REPUBLIKA.CO.ID, YOGYAKARTA -- Pilkada lewat DPRD disebut akan mempersulit kesempatan calon independen untuk terpilih.
"Karena kemungkinan besar calon (kepala daerah) yang berpeluang terpilih adalah yang mayoritas didukung fraksi-fraksi di DPRD," kata pakar hukum tata negara Universitas Islam Indonesia Sri Hastuti Puspitasari di Yogyakarta, Sabtu (27/9).
Memang, kata dia, ada klausul yang tetap memperkenankan calon independen (perorangan) masuk bursa calon kepala daerah. Namun kesempatan itu lebih kecil dibanding lewat pilkada langsung.

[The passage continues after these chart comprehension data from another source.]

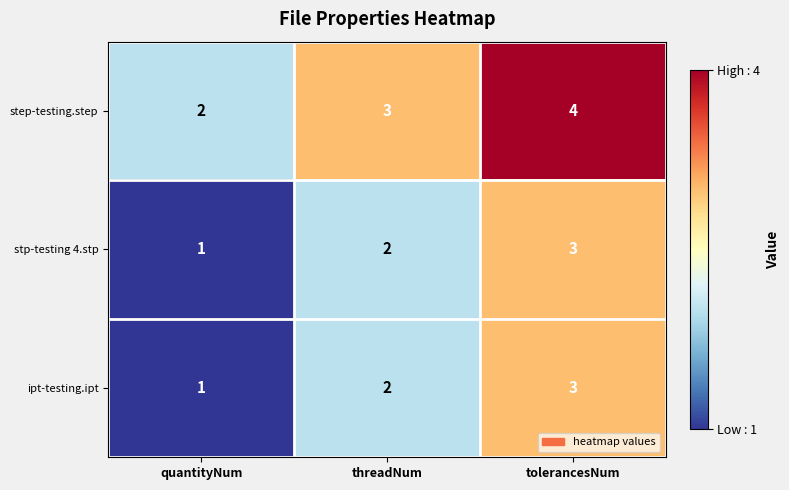

What is the average value of the step-testing.step series?

3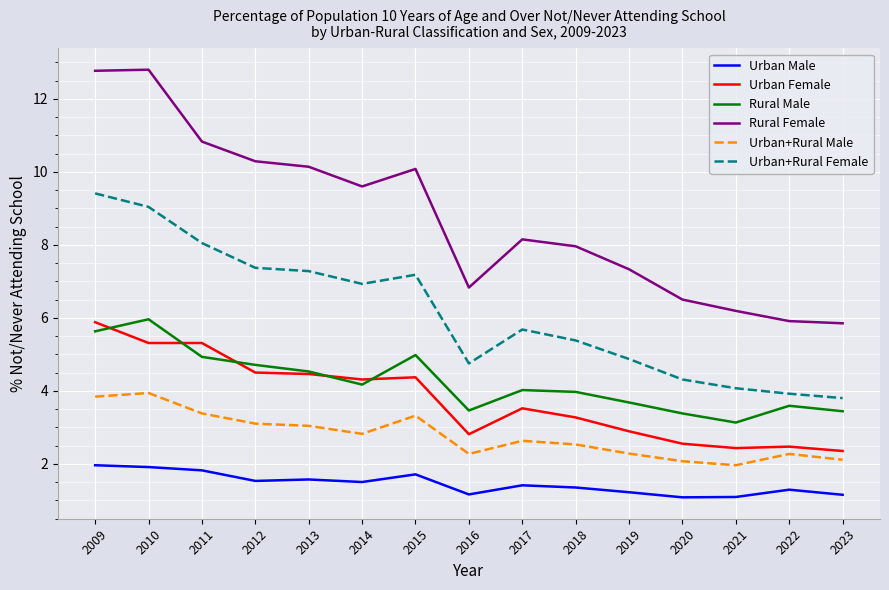

True or false: Rural Male and Urban Male intersect in this chart.

False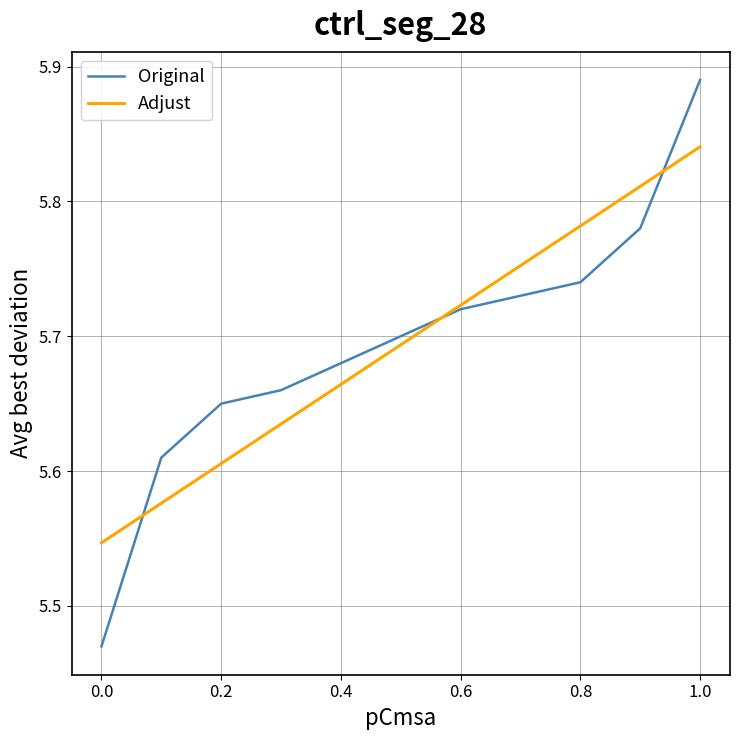

Which series has the largest range (max minus min)?

Original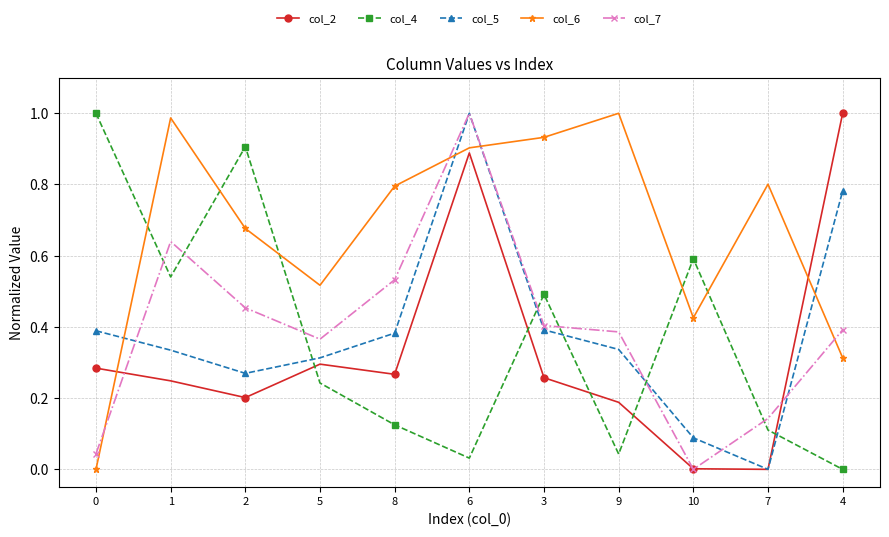

Is it true that col_6 equals 0.9 at 6?

True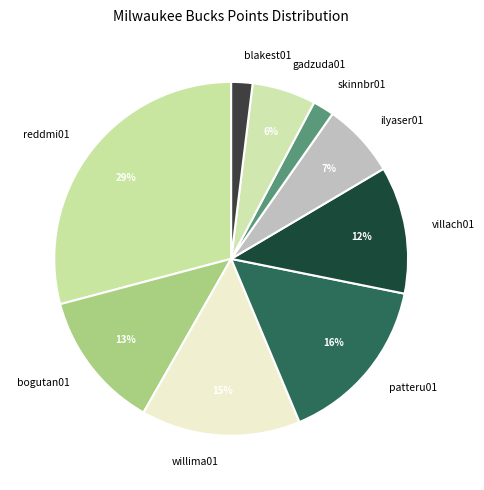

Count the number of slices in the pie.

9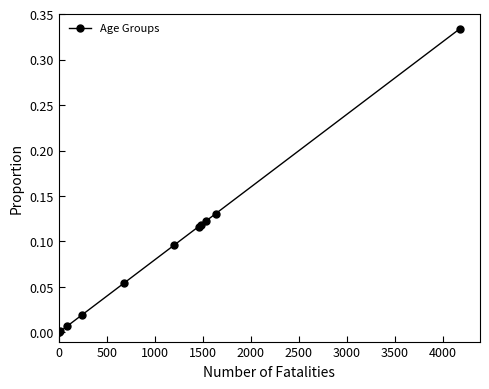

What is the sum of all values?

1.0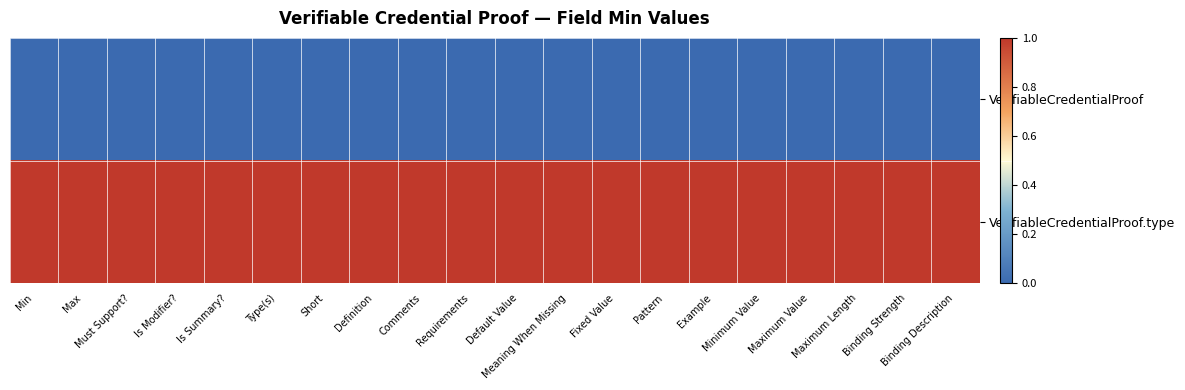

Reading left to right, what are all the values shown in this chart?

VerifiableCredentialProof: Min=0	Max=0	Must Support?=0	Is Modifier?=0	Is Summary?=0	Type(s)=0	Short=0	Definition=0	Comments=0	Requirements=0	Default Value=0	Meaning When Missing=0	Fixed Value=0	Pattern=0	Example=0	Minimum Value=0	Maximum Value=0	Maximum Length=0	Binding Strength=0	Binding Description=0
VerifiableCredentialProof.type: Min=1	Max=1	Must Support?=1	Is Modifier?=1	Is Summary?=1	Type(s)=1	Short=1	Definition=1	Comments=1	Requirements=1	Default Value=1	Meaning When Missing=1	Fixed Value=1	Pattern=1	Example=1	Minimum Value=1	Maximum Value=1	Maximum Length=1	Binding Strength=1	Binding Description=1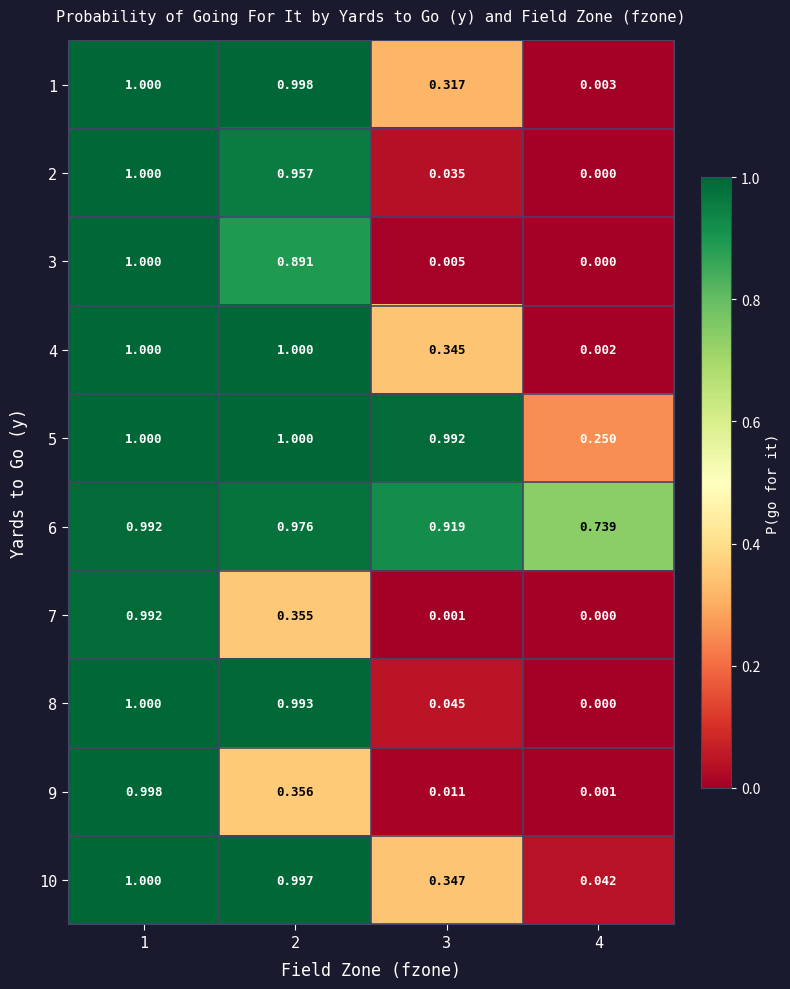

Reading left to right, extract all data points from this chart.

1: 1=1.0	2=1.0	3=0.3	4=0.0
2: 1=1.0	2=1.0	3=0.0	4=0.0
3: 1=1.0	2=0.9	3=0.0	4=0.0
4: 1=1.0	2=1.0	3=0.3	4=0.0
5: 1=1.0	2=1.0	3=1.0	4=0.2
6: 1=1.0	2=1.0	3=0.9	4=0.7
7: 1=1.0	2=0.4	3=0.0	4=0.0
8: 1=1.0	2=1.0	3=0.0	4=0.0
9: 1=1.0	2=0.4	3=0.0	4=0.0
10: 1=1.0	2=1.0	3=0.3	4=0.0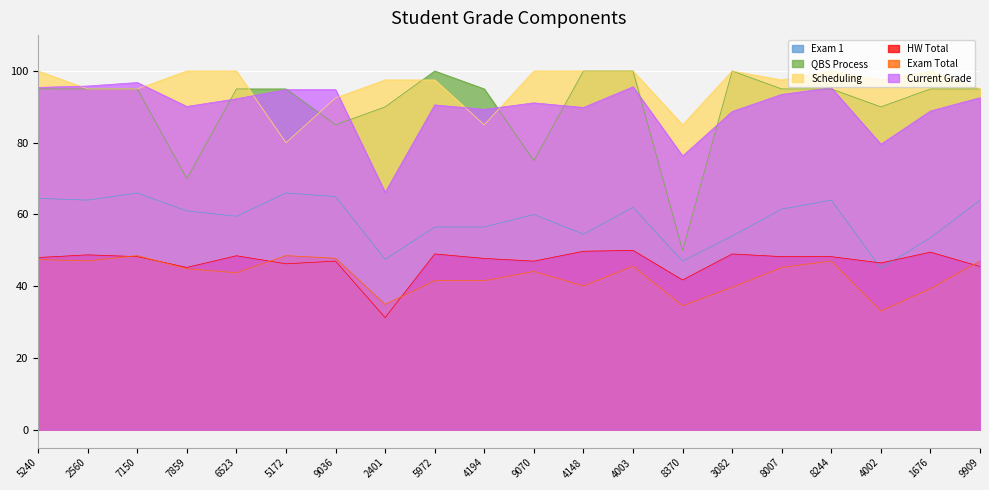

Read the QBS Process value at 5972.

100.0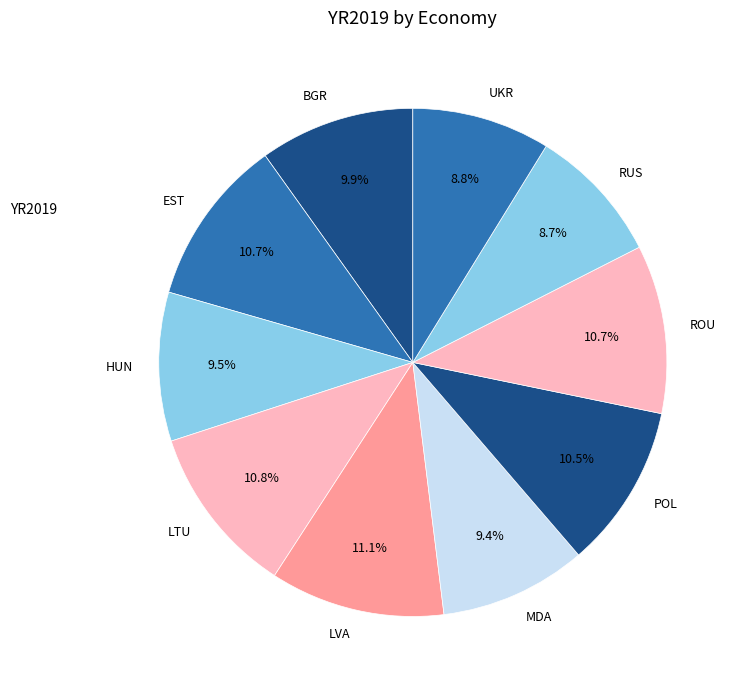

Is there a majority slice in this chart?

No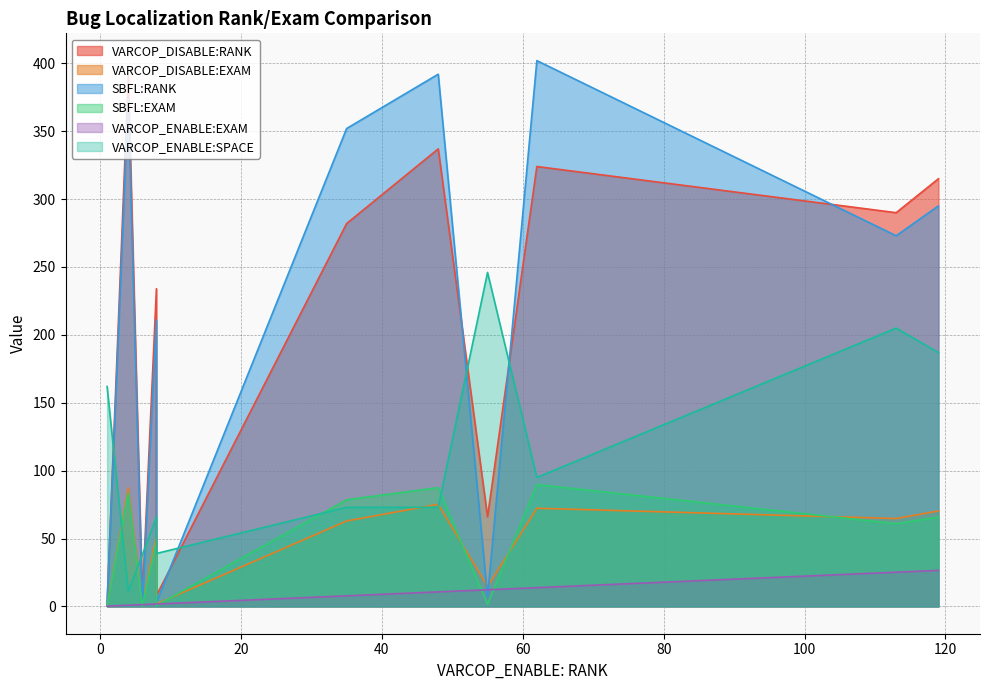

How many intersections are there between VARCOP_ENABLE:EXAM and SBFL:RANK?

4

"Tentu saja partai-partai di DPRD, lebih memilih kader partainya dibanding menunjuk calon independen," kata dia.
Padahal, ujarnya, kehadiran calon independen dalam kontestasi pilkada merupakan bagian dari ruh pengejawantahan demokrasi di Indonesia.
Dengan mempersempit ruang calon independen, maka mekanisme pilkada melalui DPRD tak hanya meniadakan hak rakyat untuk memilih. Namun juga untuk dipilih.
"Bisa dikatakan nasib calon independen akan apes," kata dia.
Sebelum disahkan, pemerintah dan Panja RUU Pilkada menyepakati kalau calon independen tidak akan kehilangan kesempatan untuk mencalonkan diri meski mekanismenya lewat DPRD. Mereka tetap bisa mendaftar.
"Dalam dua draft yang kami siapkan, tetap ada calon independen. Pengaturannya persis seperti dulu, yang diatur dalam UU Nomor 12/2008," kata Ketua Panja RUU Pilkada Abdul Hakam Naja.
Persyaratan pencalonan bagi peserta perorangan tetap sama. Yakni 6,5 persen dari jumlah penduduk di provinsi atau kabupaten/kota tersebut.